Genova choc, bimba accoltellata in strada per difendere il papà: è grave

“Una n0tizia agghiacciante. Una bimba è stata accoltellata all’addome ed è stata portata dal papà all’ospedale pediatrico Gaslini di Genova d’urgenza. La ragazzina è  rimasta ferita nel pomeriggio in strada, in via Teglia nel quartiere di Rivarolo. Sul caso indagano gli uomini della squadra mobile che stanno cercando di ricostruire l’accaduto. Da quanto emerso dalle dichiarazioni fornite dal padre della piccola alle forze dell’ordine, l’uomo aveva avuto una discussione mentre si trovava per strada.  La lite è degenerata e il terzo soggetto, che stava discutendo con il papà della piccola, avrebbe estratto un coltello. La bambina è rimasta terrorizzata e vedendo il papà in difficoltà si è frapposta tra i due ed è stata colpita all’addome. Ora la piccola è grave e i  medici non si sono ancora espressi sulle sue condizioni. Il caso è ora nelle mani dell’autorità giudiziaria e al vaglio della polizia sono le dichiarazioni dell’uomo.

Intervento chirurgico delicatissimo

Il padre della bambina è  di origini ecuadoriane. Sostiene che la figlia è stata colpita con un coltello da un uomo nordafricano con il quale lui stava discutendo presso un distributore di benzina, pare per futili motivi. Della persona citata dall’uomo, al momento non si trovano tracce. La ragazzina ferita “è sottoposta in queste ore ad un delicato intervento chirurgico. I medici dell’ospedale pediatrico Gaslini non si pronunciano ancora sulle condizioni della giovane e mantengono riservata la prognosi. Secondo quanto si è appreso dalla direzione sanitaria – leggiamo sul Messaggero –  l’intervento avrebbe evidenziato che la ferita subita dalla ragazzina con un’arma da taglio non sarebbe profonda e non avrebbe leso organi vitali.

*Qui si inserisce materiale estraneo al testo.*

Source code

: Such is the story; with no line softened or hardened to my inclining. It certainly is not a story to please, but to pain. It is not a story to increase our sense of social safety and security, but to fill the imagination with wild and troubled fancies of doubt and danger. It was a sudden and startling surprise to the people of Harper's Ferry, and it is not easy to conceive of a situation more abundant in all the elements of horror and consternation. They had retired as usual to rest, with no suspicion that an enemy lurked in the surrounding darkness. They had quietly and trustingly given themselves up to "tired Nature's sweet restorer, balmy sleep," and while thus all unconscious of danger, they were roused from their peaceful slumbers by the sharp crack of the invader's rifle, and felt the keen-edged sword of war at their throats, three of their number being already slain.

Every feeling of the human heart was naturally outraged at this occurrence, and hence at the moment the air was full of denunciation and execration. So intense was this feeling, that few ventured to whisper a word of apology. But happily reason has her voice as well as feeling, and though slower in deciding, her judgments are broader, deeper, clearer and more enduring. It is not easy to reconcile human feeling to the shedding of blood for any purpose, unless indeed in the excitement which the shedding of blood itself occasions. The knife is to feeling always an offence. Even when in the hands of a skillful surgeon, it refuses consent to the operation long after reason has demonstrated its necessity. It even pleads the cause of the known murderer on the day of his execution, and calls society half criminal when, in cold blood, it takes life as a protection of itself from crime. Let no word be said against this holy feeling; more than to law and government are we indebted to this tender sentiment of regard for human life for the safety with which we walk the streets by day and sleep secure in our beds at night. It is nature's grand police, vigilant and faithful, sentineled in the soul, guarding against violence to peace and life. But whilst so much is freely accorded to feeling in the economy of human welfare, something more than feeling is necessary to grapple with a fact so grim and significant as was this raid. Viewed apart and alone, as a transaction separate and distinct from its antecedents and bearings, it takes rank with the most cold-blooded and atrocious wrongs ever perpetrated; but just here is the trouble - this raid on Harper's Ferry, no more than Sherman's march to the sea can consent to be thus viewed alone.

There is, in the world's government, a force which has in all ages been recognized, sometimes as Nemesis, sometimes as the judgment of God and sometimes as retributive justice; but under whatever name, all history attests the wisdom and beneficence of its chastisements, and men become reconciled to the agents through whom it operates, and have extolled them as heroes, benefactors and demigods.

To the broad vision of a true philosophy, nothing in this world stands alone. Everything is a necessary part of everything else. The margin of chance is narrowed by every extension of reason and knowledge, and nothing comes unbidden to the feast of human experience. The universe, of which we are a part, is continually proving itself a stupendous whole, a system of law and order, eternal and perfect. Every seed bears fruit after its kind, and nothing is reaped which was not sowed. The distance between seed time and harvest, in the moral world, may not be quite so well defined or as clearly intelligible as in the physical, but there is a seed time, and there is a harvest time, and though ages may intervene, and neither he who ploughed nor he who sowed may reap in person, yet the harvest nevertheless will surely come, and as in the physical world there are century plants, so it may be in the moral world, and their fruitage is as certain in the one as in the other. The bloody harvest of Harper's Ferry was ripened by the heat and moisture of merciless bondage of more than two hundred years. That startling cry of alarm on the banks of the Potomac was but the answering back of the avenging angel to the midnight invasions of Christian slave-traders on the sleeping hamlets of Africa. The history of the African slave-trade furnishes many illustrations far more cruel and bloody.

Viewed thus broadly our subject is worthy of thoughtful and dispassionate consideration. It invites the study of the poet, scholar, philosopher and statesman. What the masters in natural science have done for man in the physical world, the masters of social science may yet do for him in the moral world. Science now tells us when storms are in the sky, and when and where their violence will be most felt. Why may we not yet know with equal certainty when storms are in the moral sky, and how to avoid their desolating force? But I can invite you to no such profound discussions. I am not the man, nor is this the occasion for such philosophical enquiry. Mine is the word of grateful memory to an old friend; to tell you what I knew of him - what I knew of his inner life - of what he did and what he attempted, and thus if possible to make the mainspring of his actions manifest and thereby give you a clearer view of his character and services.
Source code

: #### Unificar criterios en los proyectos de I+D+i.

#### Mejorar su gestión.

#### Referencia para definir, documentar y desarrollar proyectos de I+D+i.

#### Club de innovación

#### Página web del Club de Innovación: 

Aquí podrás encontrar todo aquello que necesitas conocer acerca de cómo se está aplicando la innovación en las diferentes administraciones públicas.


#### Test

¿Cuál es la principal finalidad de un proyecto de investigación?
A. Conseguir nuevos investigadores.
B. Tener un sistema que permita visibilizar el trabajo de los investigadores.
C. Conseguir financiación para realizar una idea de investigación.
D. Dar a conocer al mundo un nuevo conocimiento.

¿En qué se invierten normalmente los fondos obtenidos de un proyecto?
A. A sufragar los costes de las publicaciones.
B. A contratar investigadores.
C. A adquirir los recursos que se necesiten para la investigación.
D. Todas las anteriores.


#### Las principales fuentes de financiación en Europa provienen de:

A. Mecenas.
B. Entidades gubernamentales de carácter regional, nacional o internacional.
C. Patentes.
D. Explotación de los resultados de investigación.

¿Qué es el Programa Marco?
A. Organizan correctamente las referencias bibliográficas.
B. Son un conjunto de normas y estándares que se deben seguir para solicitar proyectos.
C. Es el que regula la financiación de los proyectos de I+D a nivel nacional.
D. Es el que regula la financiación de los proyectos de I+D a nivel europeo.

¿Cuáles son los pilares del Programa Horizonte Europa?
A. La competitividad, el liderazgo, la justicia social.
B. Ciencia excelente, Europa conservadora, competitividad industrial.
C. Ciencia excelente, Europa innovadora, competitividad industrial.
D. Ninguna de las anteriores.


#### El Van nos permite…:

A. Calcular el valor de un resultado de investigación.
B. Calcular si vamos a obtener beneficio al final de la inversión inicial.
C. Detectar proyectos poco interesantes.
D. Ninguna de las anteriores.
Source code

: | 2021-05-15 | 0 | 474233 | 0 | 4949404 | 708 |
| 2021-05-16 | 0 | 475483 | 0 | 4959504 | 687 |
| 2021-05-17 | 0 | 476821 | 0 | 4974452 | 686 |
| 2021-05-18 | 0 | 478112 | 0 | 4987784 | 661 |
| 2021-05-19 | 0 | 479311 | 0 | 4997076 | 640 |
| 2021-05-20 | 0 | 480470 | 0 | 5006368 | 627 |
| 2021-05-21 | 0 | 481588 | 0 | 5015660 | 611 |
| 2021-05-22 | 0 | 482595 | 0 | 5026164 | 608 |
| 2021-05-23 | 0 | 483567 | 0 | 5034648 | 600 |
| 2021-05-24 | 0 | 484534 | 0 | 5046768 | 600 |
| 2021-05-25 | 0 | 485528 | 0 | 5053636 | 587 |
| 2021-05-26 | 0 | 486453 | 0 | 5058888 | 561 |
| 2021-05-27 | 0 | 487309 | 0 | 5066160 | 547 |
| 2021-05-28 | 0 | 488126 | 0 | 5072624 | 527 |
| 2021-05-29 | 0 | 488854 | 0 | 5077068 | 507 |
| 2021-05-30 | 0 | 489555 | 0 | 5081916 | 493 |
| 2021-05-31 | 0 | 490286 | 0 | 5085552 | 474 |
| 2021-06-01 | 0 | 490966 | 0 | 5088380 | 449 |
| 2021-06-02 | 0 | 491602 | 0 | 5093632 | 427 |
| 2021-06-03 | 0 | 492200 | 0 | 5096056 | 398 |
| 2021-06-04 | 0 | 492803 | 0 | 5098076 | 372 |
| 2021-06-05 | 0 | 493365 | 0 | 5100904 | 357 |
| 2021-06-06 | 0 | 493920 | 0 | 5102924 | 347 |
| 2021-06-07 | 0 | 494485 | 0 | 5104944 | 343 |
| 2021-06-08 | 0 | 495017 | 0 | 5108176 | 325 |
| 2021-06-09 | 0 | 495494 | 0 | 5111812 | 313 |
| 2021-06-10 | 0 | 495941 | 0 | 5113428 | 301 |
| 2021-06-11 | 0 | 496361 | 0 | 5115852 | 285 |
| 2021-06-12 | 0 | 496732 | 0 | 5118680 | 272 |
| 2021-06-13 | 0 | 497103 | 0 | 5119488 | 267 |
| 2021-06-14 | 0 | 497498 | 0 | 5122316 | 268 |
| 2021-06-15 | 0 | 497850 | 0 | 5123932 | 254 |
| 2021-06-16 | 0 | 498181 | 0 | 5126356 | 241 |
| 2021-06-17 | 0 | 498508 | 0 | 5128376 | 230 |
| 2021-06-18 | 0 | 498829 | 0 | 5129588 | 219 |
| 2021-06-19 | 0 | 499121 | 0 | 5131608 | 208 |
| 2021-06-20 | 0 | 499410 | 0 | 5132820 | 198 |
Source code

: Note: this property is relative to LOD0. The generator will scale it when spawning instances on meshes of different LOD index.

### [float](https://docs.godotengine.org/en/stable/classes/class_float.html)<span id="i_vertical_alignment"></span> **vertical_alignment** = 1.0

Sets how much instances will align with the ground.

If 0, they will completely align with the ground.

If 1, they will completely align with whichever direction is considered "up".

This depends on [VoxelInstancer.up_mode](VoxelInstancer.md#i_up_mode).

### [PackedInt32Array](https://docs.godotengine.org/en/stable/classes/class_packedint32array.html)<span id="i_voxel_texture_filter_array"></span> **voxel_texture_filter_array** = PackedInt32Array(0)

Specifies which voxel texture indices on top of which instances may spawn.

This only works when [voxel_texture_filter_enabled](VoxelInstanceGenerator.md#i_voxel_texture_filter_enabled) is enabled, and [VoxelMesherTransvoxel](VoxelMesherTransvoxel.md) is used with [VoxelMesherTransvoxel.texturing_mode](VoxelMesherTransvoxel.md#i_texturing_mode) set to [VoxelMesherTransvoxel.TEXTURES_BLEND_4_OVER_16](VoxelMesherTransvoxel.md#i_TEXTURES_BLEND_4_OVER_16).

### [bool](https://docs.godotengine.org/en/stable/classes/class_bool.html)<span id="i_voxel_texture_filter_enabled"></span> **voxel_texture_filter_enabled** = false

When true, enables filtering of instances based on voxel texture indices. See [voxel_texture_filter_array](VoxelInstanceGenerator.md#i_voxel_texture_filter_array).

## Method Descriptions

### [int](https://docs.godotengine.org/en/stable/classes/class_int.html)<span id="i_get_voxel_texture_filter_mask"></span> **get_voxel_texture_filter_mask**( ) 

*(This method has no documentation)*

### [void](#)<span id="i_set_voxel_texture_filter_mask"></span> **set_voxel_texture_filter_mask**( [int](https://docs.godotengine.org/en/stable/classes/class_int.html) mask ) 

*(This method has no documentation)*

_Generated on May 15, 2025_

Il padre non ha chiamato subito i soccorsi

Il padre è sotto interrogatorio e dovrà spiegare non solo cosa è accaduto davanti al distributore, ma anche per quale motivo non ha chiamato subito i soccorsi”, ricostruisce Repubblica. “L’uomo avrebbe detto che il fatto è accaduto alle 11 e che non pensando che la figlia fosse grave l’ha portata a casa. Dopo due ore, alle 14, quando si è reso conto che perdeva molto sangue, l’ha caricata in macchina e portata al Gaslini senza chiamare il 118. Ad avvertire la Questura sono stati i medici.